**Отрывок со страницы**
--------------------------------
Борро сошел с английского корабля в Лиссабоне с грузом библий на португальском языке в конце 1835 г.— всего лишь через несколько месяцев после того, как он покинул Россию. Первое из дошедших до нас его писем к Гасфельду написано в Португалии (в городке Эвора, на плато Алентежо) в самом конце этого года. Привожу его целиком в русском переводе, оно полно русских воспоминаний, которых не погасили еще впечатления от новых предпринятых им странствий, и хорошо вводит нас в историю этой любопытной дружеской переписки.

24 декабря 1835 г.

Эвора, Алентежо (Португалия)

Дорогой друг,
Смею думать, что вы были удивлены, не получив до сих пор ответа на ваше милое письмо, при виде которого слезы выступили у меня на глазах. Но вы перестали бы удивляться, если бы видели место, где я пишу эти строки. Ваше письмо следовало за мной две тысячи четыреста миль, через den Salte Haf, до самой глухой португальской границы, по ту сторону Тахо, дело в том, что Общество, оказывавшее мне до сих пор большое доверие, командировало меня в Португалию по немаловажному и весьма трудному делу, которое я, однако, надеюсь благополучно довести до конца.
--------------------------------
**Раздел данных**
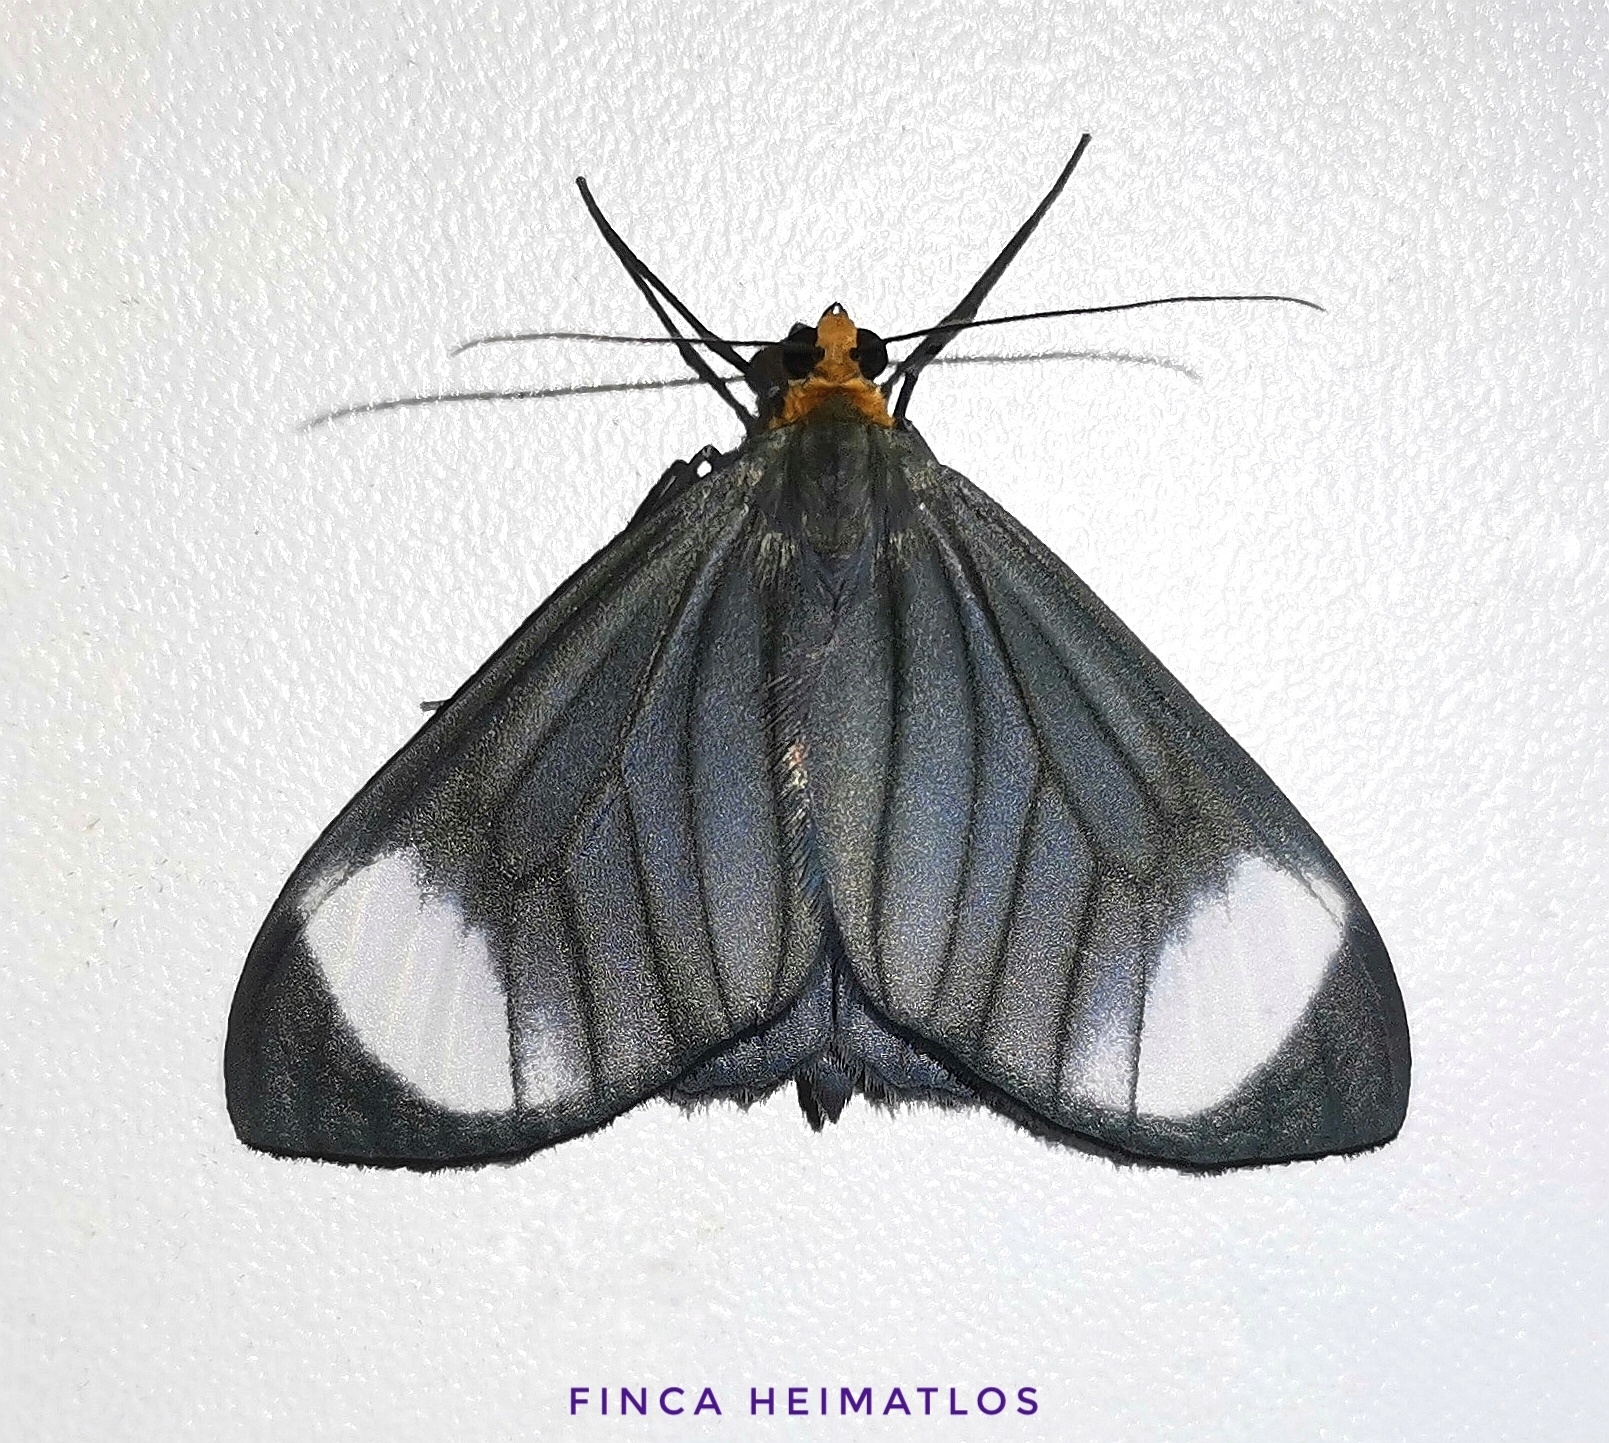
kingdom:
--------------------------------
**Задание к упражнению**
Подхватите отрывок о переписке Борро с Гасфельдом и продолжите письмо из Эворы сразу после его последнего предложения.

**Ожидаемый ответ**
От всего сердца благодарю вас за хлопоты, которые вы себе причиняете, устраивая мои скромные дела в милом Петербурге. Вы отлично знаете, с каким сожалением я покидал северную империю, и это сожаление, поверьте мне, я ношу с собою повсюду, куда бы ни направил свой путь. Лигах в шести от Экоры расположен высокий горный кряж — Сьерра Дорсо, туда призвали меня несколько дней назад мои обязанности, исполнив то, что мне надлежало сделать, я взобрался на самую высокую вершину, сел там и, обратив глаза к далекому северо-востоку, заплакал, как дитя.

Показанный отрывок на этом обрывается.